## Your task
Return the text of every row below as a JSON list of strings, one string per line, with blank lines omitted.

Content starts

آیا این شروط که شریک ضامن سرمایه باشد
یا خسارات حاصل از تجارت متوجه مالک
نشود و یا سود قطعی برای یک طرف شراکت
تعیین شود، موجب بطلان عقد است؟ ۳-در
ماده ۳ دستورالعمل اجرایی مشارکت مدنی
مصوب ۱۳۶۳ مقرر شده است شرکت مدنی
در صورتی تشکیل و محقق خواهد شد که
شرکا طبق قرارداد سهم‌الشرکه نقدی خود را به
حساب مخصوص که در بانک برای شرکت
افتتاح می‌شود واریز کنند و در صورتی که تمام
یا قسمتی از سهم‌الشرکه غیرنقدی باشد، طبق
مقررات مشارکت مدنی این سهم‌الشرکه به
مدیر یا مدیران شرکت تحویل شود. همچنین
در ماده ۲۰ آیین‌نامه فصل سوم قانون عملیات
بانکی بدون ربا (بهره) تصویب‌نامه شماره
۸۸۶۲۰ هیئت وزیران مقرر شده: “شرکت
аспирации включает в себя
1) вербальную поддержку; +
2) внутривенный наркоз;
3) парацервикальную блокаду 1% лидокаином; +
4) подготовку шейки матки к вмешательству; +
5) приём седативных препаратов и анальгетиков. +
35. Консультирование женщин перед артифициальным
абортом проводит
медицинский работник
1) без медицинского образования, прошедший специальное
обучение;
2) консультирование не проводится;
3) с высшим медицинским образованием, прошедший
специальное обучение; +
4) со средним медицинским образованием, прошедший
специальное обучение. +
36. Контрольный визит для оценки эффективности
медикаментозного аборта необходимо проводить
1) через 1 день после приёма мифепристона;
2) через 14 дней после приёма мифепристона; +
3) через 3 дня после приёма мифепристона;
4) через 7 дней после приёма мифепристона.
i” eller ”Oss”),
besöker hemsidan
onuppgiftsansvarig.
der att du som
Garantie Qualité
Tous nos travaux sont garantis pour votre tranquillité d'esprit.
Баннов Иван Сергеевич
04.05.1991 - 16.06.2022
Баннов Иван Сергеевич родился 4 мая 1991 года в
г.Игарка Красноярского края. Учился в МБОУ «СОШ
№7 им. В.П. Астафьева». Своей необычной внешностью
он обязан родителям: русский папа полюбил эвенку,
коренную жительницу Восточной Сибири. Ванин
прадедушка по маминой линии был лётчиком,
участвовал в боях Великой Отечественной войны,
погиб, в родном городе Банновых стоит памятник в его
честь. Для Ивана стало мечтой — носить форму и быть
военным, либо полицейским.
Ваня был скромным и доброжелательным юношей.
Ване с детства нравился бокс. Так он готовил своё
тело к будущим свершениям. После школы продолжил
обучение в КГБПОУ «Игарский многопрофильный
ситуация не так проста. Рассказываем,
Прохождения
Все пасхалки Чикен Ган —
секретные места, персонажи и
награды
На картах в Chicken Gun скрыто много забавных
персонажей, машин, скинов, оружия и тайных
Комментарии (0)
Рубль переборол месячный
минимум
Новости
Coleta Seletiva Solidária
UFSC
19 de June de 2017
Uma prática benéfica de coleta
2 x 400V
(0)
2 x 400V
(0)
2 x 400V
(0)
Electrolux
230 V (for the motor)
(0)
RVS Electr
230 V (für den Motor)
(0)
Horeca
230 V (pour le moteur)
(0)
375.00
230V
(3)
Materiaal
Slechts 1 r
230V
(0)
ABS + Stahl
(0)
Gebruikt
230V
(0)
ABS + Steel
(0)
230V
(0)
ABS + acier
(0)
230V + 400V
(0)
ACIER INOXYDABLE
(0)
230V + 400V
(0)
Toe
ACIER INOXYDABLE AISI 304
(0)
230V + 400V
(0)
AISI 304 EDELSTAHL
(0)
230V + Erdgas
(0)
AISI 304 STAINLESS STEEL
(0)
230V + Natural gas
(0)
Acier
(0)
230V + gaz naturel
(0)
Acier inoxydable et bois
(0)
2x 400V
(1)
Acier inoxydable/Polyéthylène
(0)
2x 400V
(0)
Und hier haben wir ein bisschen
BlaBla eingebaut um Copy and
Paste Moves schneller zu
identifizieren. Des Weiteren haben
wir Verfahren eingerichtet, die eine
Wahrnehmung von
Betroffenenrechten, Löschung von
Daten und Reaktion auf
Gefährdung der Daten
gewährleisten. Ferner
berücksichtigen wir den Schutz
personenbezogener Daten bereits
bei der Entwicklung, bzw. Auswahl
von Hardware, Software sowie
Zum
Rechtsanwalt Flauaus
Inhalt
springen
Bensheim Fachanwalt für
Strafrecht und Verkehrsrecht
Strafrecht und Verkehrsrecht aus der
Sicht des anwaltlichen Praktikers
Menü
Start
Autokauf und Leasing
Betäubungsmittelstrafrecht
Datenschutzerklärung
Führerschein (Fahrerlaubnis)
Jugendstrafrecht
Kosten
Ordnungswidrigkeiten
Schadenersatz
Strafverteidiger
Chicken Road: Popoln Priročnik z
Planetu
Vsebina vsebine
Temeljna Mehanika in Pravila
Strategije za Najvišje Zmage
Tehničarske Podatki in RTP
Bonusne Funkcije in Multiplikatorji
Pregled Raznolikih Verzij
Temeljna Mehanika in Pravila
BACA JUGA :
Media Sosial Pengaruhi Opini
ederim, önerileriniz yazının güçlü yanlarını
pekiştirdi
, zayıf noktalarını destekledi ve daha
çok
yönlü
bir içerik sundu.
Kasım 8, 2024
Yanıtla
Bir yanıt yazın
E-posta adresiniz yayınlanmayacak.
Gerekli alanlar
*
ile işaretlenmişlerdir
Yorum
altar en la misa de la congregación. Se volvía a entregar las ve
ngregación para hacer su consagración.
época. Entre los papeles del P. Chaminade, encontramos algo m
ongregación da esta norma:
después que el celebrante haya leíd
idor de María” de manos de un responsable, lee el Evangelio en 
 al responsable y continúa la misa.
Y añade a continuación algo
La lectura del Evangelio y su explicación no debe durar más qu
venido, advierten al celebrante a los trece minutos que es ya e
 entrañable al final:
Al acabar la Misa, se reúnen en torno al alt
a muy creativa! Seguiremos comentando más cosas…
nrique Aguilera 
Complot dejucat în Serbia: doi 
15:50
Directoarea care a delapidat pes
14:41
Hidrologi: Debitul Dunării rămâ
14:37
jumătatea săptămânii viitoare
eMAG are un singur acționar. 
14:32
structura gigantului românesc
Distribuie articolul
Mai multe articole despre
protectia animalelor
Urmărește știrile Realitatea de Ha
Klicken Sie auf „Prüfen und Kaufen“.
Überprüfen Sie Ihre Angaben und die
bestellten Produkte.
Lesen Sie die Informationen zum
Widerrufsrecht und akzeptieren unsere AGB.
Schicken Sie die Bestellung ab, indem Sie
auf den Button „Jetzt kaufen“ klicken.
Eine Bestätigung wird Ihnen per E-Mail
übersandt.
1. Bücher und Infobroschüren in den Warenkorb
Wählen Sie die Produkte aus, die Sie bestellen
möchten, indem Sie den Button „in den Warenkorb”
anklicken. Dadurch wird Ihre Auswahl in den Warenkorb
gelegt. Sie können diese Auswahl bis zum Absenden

Content ends

## Solved exercise
[
  "آیا این شروط که شریک ضامن سرمایه باشد",
  "یا خسارات حاصل از تجارت متوجه مالک",
  "نشود و یا سود قطعی برای یک طرف شراکت",
  "تعیین شود، موجب بطلان عقد است؟ ۳-در",
  "ماده ۳ دستورالعمل اجرایی مشارکت مدنی",
  "مصوب ۱۳۶۳ مقرر شده است شرکت مدنی",
  "در صورتی تشکیل و محقق خواهد شد که",
  "شرکا طبق قرارداد سهم‌الشرکه نقدی خود را به",
  "حساب مخصوص که در بانک برای شرکت",
  "افتتاح می‌شود واریز کنند و در صورتی که تمام",
  "یا قسمتی از سهم‌الشرکه غیرنقدی باشد، طبق",
  "مقررات مشارکت مدنی این سهم‌الشرکه به",
  "مدیر یا مدیران شرکت تحویل شود. همچنین",
  "در ماده ۲۰ آیین‌نامه فصل سوم قانون عملیات",
  "بانکی بدون ربا (بهره) تصویب‌نامه شماره",
  "۸۸۶۲۰ هیئت وزیران مقرر شده: “شرکت",
  "аспирации включает в себя",
  "1) вербальную поддержку; +",
  "2) внутривенный наркоз;",
  "3) парацервикальную блокаду 1% лидокаином; +",
  "4) подготовку шейки матки к вмешательству; +",
  "5) приём седативных препаратов и анальгетиков. +",
  "35. Консультирование женщин перед артифициальным",
  "абортом проводит",
  "медицинский работник",
  "1) без медицинского образования, прошедший специальное",
  "обучение;",
  "2) консультирование не проводится;",
  "3) с высшим медицинским образованием, прошедший",
  "специальное обучение; +",
  "4) со средним медицинским образованием, прошедший",
  "специальное обучение. +",
  "36. Контрольный визит для оценки эффективности",
  "медикаментозного аборта необходимо проводить",
  "1) через 1 день после приёма мифепристона;",
  "2) через 14 дней после приёма мифепристона; +",
  "3) через 3 дня после приёма мифепристона;",
  "4) через 7 дней после приёма мифепристона.",
  "i” eller ”Oss”),",
  "besöker hemsidan",
  "onuppgiftsansvarig.",
  "der att du som",
  "Garantie Qualité",
  "Tous nos travaux sont garantis pour votre tranquillité d'esprit.",
  "Баннов Иван Сергеевич",
  "04.05.1991 - 16.06.2022",
  "Баннов Иван Сергеевич родился 4 мая 1991 года в",
  "г.Игарка Красноярского края. Учился в МБОУ «СОШ",
  "№7 им. В.П. Астафьева». Своей необычной внешностью",
  "он обязан родителям: русский папа полюбил эвенку,",
  "коренную жительницу Восточной Сибири. Ванин",
  "прадедушка по маминой линии был лётчиком,",
  "участвовал в боях Великой Отечественной войны,",
  "погиб, в родном городе Банновых стоит памятник в его",
  "честь. Для Ивана стало мечтой — носить форму и быть",
  "военным, либо полицейским.",
  "Ваня был скромным и доброжелательным юношей.",
  "Ване с детства нравился бокс. Так он готовил своё",
  "тело к будущим свершениям. После школы продолжил",
  "обучение в КГБПОУ «Игарский многопрофильный",
  "ситуация не так проста. Рассказываем,",
  "Прохождения",
  "Все пасхалки Чикен Ган —",
  "секретные места, персонажи и",
  "награды",
  "На картах в Chicken Gun скрыто много забавных",
  "персонажей, машин, скинов, оружия и тайных",
  "Комментарии (0)",
  "Рубль переборол месячный",
  "минимум",
  "Новости",
  "Coleta Seletiva Solidária",
  "UFSC",
  "19 de June de 2017",
  "Uma prática benéfica de coleta",
  "2 x 400V",
  "(0)",
  "2 x 400V",
  "(0)",
  "2 x 400V",
  "(0)",
  "Electrolux",
  "230 V (for the motor)",
  "(0)",
  "RVS Electr",
  "230 V (für den Motor)",
  "(0)",
  "Horeca",
  "230 V (pour le moteur)",
  "(0)",
  "375.00",
  "230V",
  "(3)",
  "Materiaal",
  "Slechts 1 r",
  "230V",
  "(0)",
  "ABS + Stahl",
  "(0)",
  "Gebruikt",
  "230V",
  "(0)",
  "ABS + Steel",
  "(0)",
  "230V",
  "(0)",
  "ABS + acier",
  "(0)",
  "230V + 400V",
  "(0)",
  "ACIER INOXYDABLE",
  "(0)",
  "230V + 400V",
  "(0)",
  "Toe",
  "ACIER INOXYDABLE AISI 304",
  "(0)",
  "230V + 400V",
  "(0)",
  "AISI 304 EDELSTAHL",
  "(0)",
  "230V + Erdgas",
  "(0)",
  "AISI 304 STAINLESS STEEL",
  "(0)",
  "230V + Natural gas",
  "(0)",
  "Acier",
  "(0)",
  "230V + gaz naturel",
  "(0)",
  "Acier inoxydable et bois",
  "(0)",
  "2x 400V",
  "(1)",
  "Acier inoxydable/Polyéthylène",
  "(0)",
  "2x 400V",
  "(0)",
  "Und hier haben wir ein bisschen",
  "BlaBla eingebaut um Copy and",
  "Paste Moves schneller zu",
  "identifizieren. Des Weiteren haben",
  "wir Verfahren eingerichtet, die eine",
  "Wahrnehmung von",
  "Betroffenenrechten, Löschung von",
  "Daten und Reaktion auf",
  "Gefährdung der Daten",
  "gewährleisten. Ferner",
  "berücksichtigen wir den Schutz",
  "personenbezogener Daten bereits",
  "bei der Entwicklung, bzw. Auswahl",
  "von Hardware, Software sowie",
  "Zum",
  "Rechtsanwalt Flauaus",
  "Inhalt",
  "springen",
  "Bensheim Fachanwalt für",
  "Strafrecht und Verkehrsrecht",
  "Strafrecht und Verkehrsrecht aus der",
  "Sicht des anwaltlichen Praktikers",
  "Menü",
  "Start",
  "Autokauf und Leasing",
  "Betäubungsmittelstrafrecht",
  "Datenschutzerklärung",
  "Führerschein (Fahrerlaubnis)",
  "Jugendstrafrecht",
  "Kosten",
  "Ordnungswidrigkeiten",
  "Schadenersatz",
  "Strafverteidiger",
  "Chicken Road: Popoln Priročnik z",
  "Planetu",
  "Vsebina vsebine",
  "Temeljna Mehanika in Pravila",
  "Strategije za Najvišje Zmage",
  "Tehničarske Podatki in RTP",
  "Bonusne Funkcije in Multiplikatorji",
  "Pregled Raznolikih Verzij",
  "Temeljna Mehanika in Pravila",
  "BACA JUGA :",
  "Media Sosial Pengaruhi Opini",
  "ederim, önerileriniz yazının güçlü yanlarını",
  "pekiştirdi",
  ", zayıf noktalarını destekledi ve daha",
  "çok",
  "yönlü",
  "bir içerik sundu.",
  "Kasım 8, 2024",
  "Yanıtla",
  "Bir yanıt yazın",
  "E-posta adresiniz yayınlanmayacak.",
  "Gerekli alanlar",
  "*",
  "ile işaretlenmişlerdir",
  "Yorum",
  "altar en la misa de la congregación. Se volvía a entregar las ve",
  "ngregación para hacer su consagración.",
  "época. Entre los papeles del P. Chaminade, encontramos algo m",
  "ongregación da esta norma:",
  "después que el celebrante haya leíd",
  "idor de María” de manos de un responsable, lee el Evangelio en ",
  " al responsable y continúa la misa.",
  "Y añade a continuación algo",
  "La lectura del Evangelio y su explicación no debe durar más qu",
  "venido, advierten al celebrante a los trece minutos que es ya e",
  " entrañable al final:",
  "Al acabar la Misa, se reúnen en torno al alt",
  "a muy creativa! Seguiremos comentando más cosas…",
  "nrique Aguilera ",
  "Complot dejucat în Serbia: doi ",
  "15:50",
  "Directoarea care a delapidat pes",
  "14:41",
  "Hidrologi: Debitul Dunării rămâ",
  "14:37",
  "jumătatea săptămânii viitoare",
  "eMAG are un singur acționar. ",
  "14:32",
  "structura gigantului românesc",
  "Distribuie articolul",
  "Mai multe articole despre",
  "protectia animalelor",
  "Urmărește știrile Realitatea de Ha",
  "Klicken Sie auf „Prüfen und Kaufen“.",
  "Überprüfen Sie Ihre Angaben und die",
  "bestellten Produkte.",
  "Lesen Sie die Informationen zum",
  "Widerrufsrecht und akzeptieren unsere AGB.",
  "Schicken Sie die Bestellung ab, indem Sie",
  "auf den Button „Jetzt kaufen“ klicken.",
  "Eine Bestätigung wird Ihnen per E-Mail",
  "übersandt.",
  "1. Bücher und Infobroschüren in den Warenkorb",
  "Wählen Sie die Produkte aus, die Sie bestellen",
  "möchten, indem Sie den Button „in den Warenkorb”",
  "anklicken. Dadurch wird Ihre Auswahl in den Warenkorb",
  "gelegt. Sie können diese Auswahl bis zum Absenden"
]